[Records excerpted from a collection]

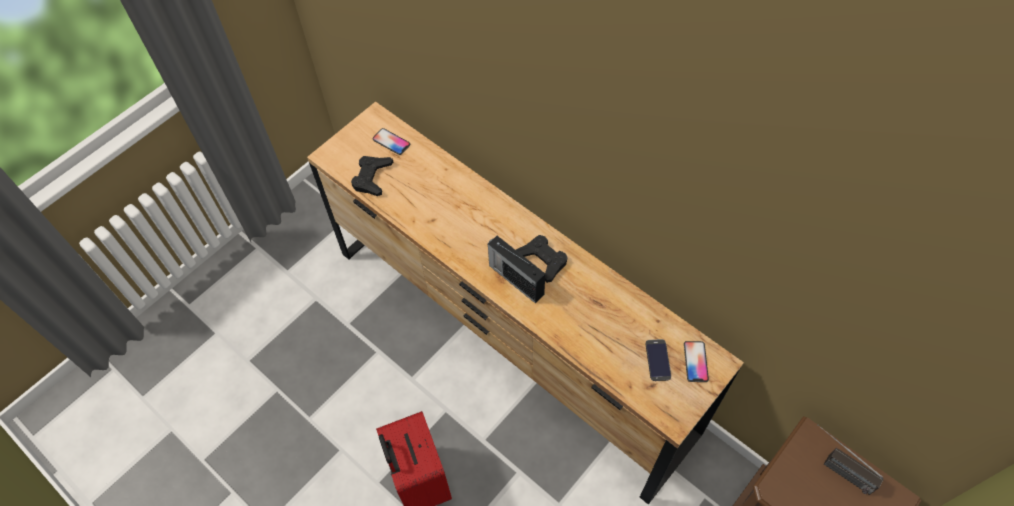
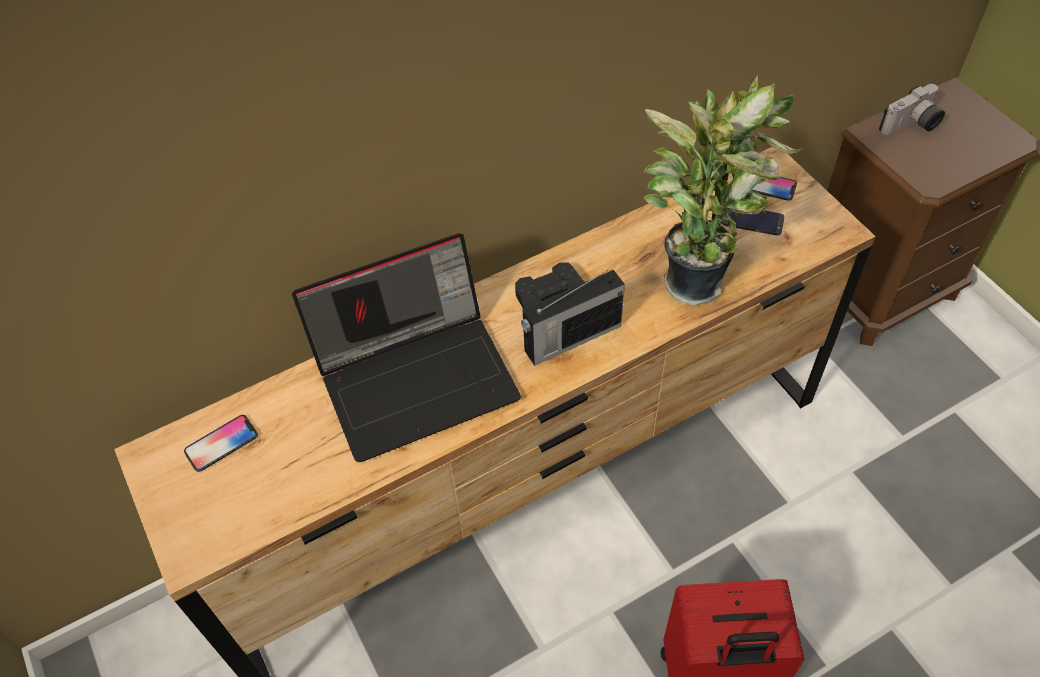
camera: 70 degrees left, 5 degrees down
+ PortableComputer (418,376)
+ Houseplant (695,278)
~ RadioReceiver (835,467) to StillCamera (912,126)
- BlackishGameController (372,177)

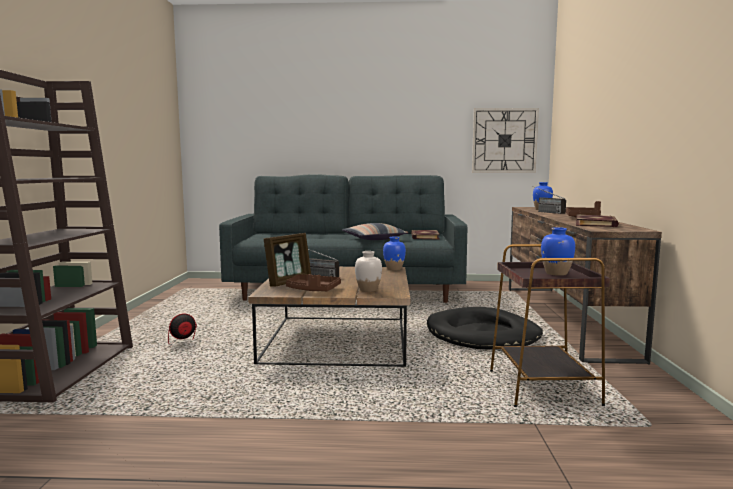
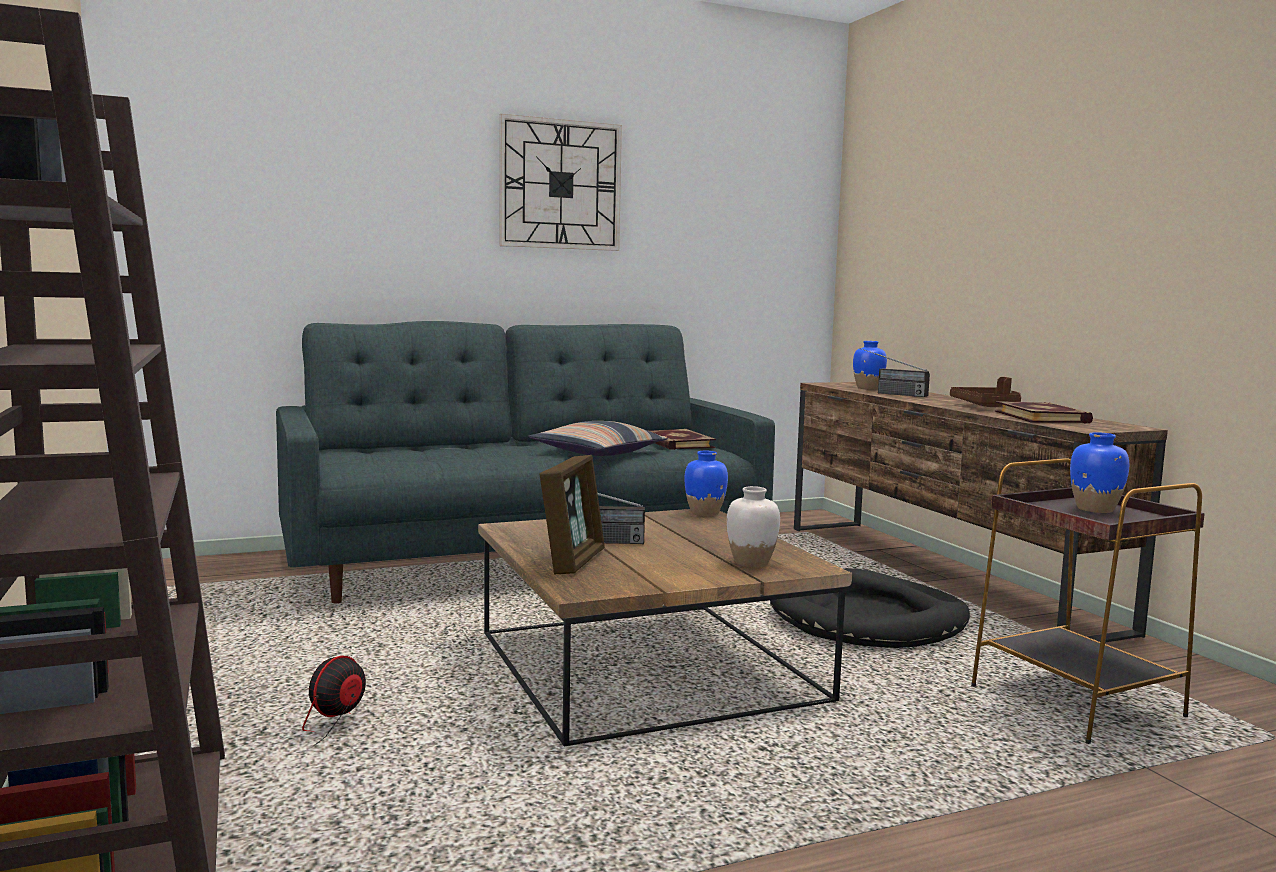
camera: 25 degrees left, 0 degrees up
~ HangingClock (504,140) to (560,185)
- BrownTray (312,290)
--
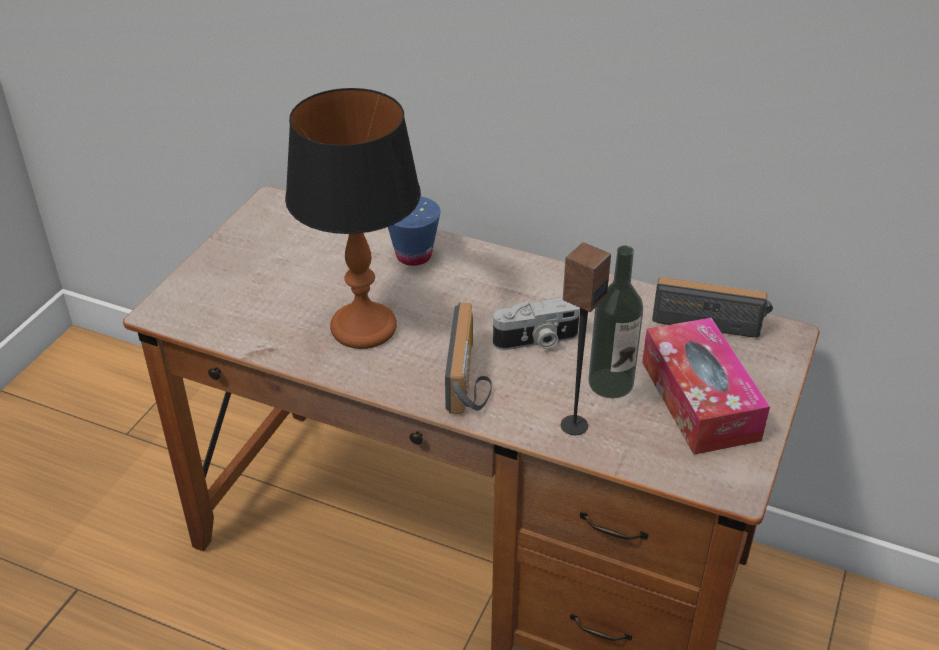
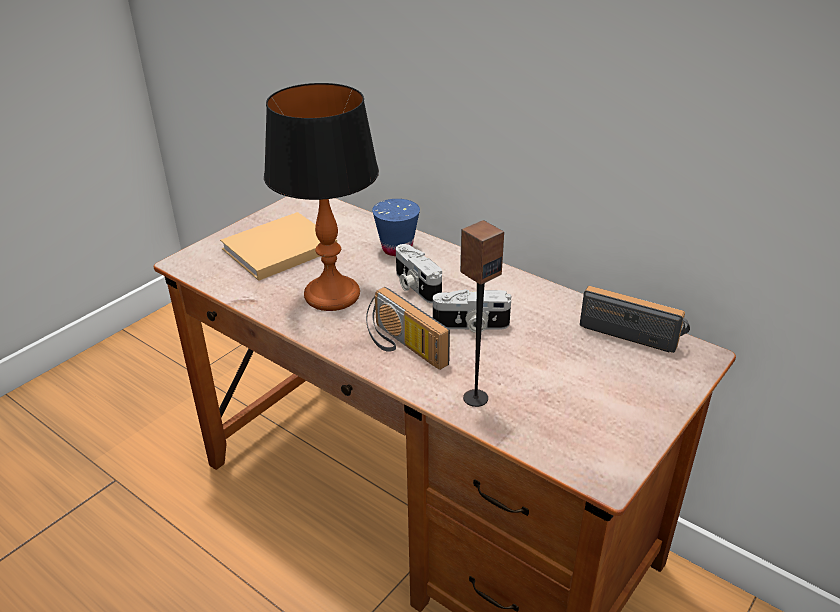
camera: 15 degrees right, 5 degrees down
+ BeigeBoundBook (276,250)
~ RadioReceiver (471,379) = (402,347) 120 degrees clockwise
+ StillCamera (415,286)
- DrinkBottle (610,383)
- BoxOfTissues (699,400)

_PROBLEM DETAILS_.
Transcribe the records above from the line holding "camera: 70 degrees left, 5 degrees down" down to the line holding "to StillCamera (912,126)", inclusive, without adding anything.

_ANSWER_.
camera: 70 degrees left, 5 degrees down
+ PortableComputer (418,376)
+ Houseplant (695,278)
~ RadioReceiver (835,467) to StillCamera (912,126)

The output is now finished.